My Nikon 28-70mm is one of my very favorite Nikon lenses because of its small size and weight, handy zoom and macro ranges, perfect ergonomics, a real 9-bladed diaphragm, and it's plenty sharp on my newest 36 MP FX D800 and D800E. 
[...] This 28-70 is a very compact and high quality midrange zoom. It works great on FX digital and 35mm Nikons, as well as most DX cameras. This little gem was introduced to allow people to use a camera's built-in flash even at 28mm. Previous lenses, like the excellent 28-85mm f/3.5-4.5 AF [That's the lens I've been using on the N90S. -tb] were so big that the lens would cast a shadow into the image from a camera's built-in flash at 28mm.
This 28-70 is the fastest and best super-compact midrange zoom ever made by Nikon. All the others made later this size were crappy plastic-mount f/5.6 designs, or got bigger for the same quality or speed.

And again, with regard to lenses, “slow” and “fast” refers to their maximum aperture. Fast lenses allow a shallow depth of field, and a faster shutter speed in low light. Slow lenses let in less light, and generally force more depth of field, and slower shutter speeds. Fast lenses can do everything slow lenses can do, but slow lenses can't do everything fast lenses can.

Shopping at, you can shave another 40-60% off what I paid by getting a nearly-as-good N75, which Nikon released just as digital was largely beginning to replace 35mm in earnest.

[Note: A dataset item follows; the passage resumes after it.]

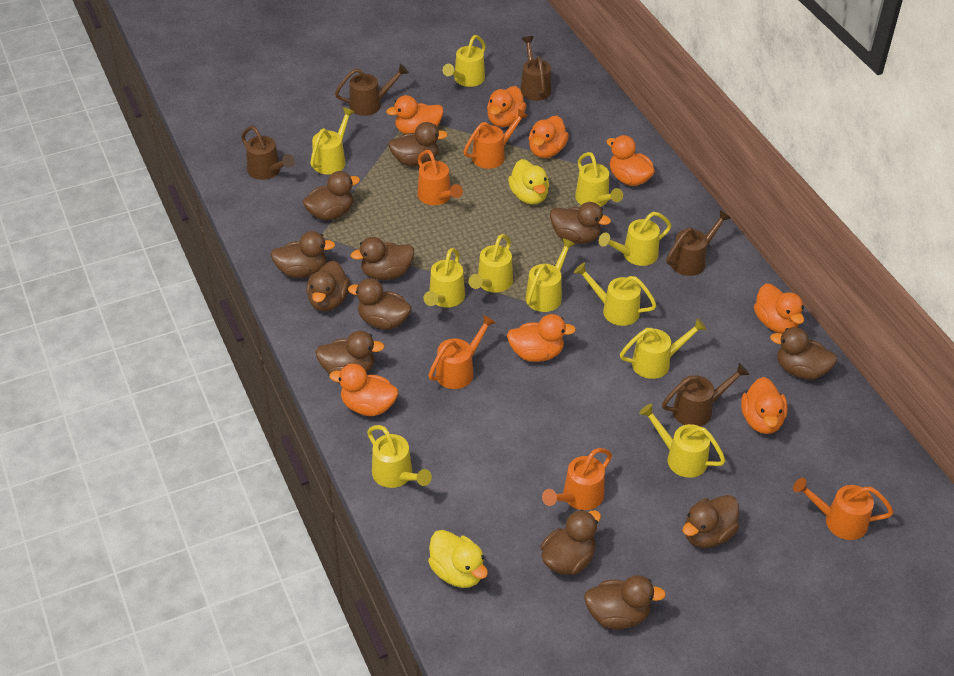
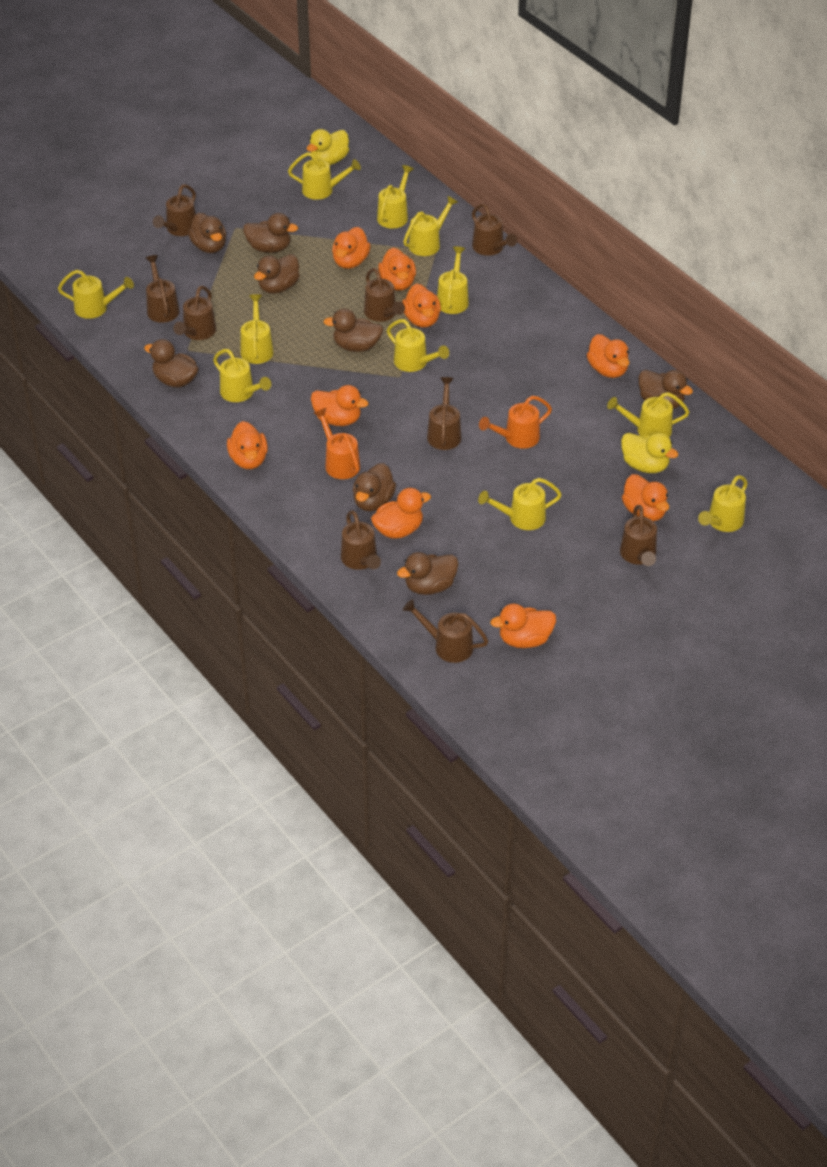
brown duck: [271,231,335,278] [303,171,360,221] [306,261,350,311] [315,331,385,374] [348,278,412,330] [351,237,414,280] [388,122,448,166] [541,510,601,575] [550,202,611,244] [584,575,666,629] [683,495,739,548] [770,327,837,380] = 12 -> [144,339,199,388] [188,213,226,253] [243,213,298,253] [254,254,300,294] [323,308,383,352] [353,463,396,511] [397,552,458,595] [639,370,693,409] = 8
brown watering can: [241,126,295,180] [335,64,409,116] [520,36,551,101] [662,363,749,426] [666,210,731,276] = 5 -> [146,255,180,323] [153,184,196,236] [173,286,216,340] [341,510,381,570] [364,268,405,322] [403,599,488,663] [427,377,462,450] [472,204,517,256] [620,505,657,566] = 9
orange duck: [329,364,398,416] [386,95,443,134] [487,86,526,127] [507,314,576,362] [529,116,569,158] [606,135,655,186] [741,377,788,434] [754,283,804,334] = 8 -> [227,421,268,469] [311,385,369,426] [332,227,371,269] [371,488,431,539] [378,248,416,291] [402,283,441,328] [490,604,556,648] [587,334,630,378] [622,474,669,521] = 9
orange watering can: [417,150,463,205] [428,314,496,389] [463,108,528,169] [542,448,612,510] [793,478,894,540] = 5 -> [314,408,360,479] [479,396,552,449] = 2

Rockwell describes it as “among the best 35mm cameras ever made”, but it's missing a few features I think I need, so I went for the N80. You can get a body from KEH for $23. There are used bodies on eBay for $20-30. The absolute bargain basement, which will still take amazing photos, would be an old early 90's consumer beast N6006 for $8, plus a Tamron or Sigma zoom for $15-25. If I was that poor, and did not already own some Nikon gear, I might get  a Canon camera instead; like, you can get a Rebel G for $8, or a heavier, older, more pro, EOS 650 for $16, and a comparable 28-80mm slow zoom for another $40—  probably a better camera than the N6006. But I don't think I would choose one system over another for the quality of their absolute dirt-cheapest used gear. And at a certain point, shaving a few more dollars off the cost of the camera becomes irrelevant; you still have to buy film, and get it processed.

In fact, that is the bigger financial obstacle to taking up film photography— processing and managing your images. It's not a big a deal, and it doesn't have to be expensive, but it is more laborious than digital. You just have to get your system together— we'll get into that another time.

And I do strongly encourage you to do your shopping at (if not at a local independent camera store). I've found their “bargain” grade gear (which comes with a fairly dire-sounding description) to always be a legitimate bargain— the gear looks better than I expect, and has always been 100% functional, with no effect on image quality.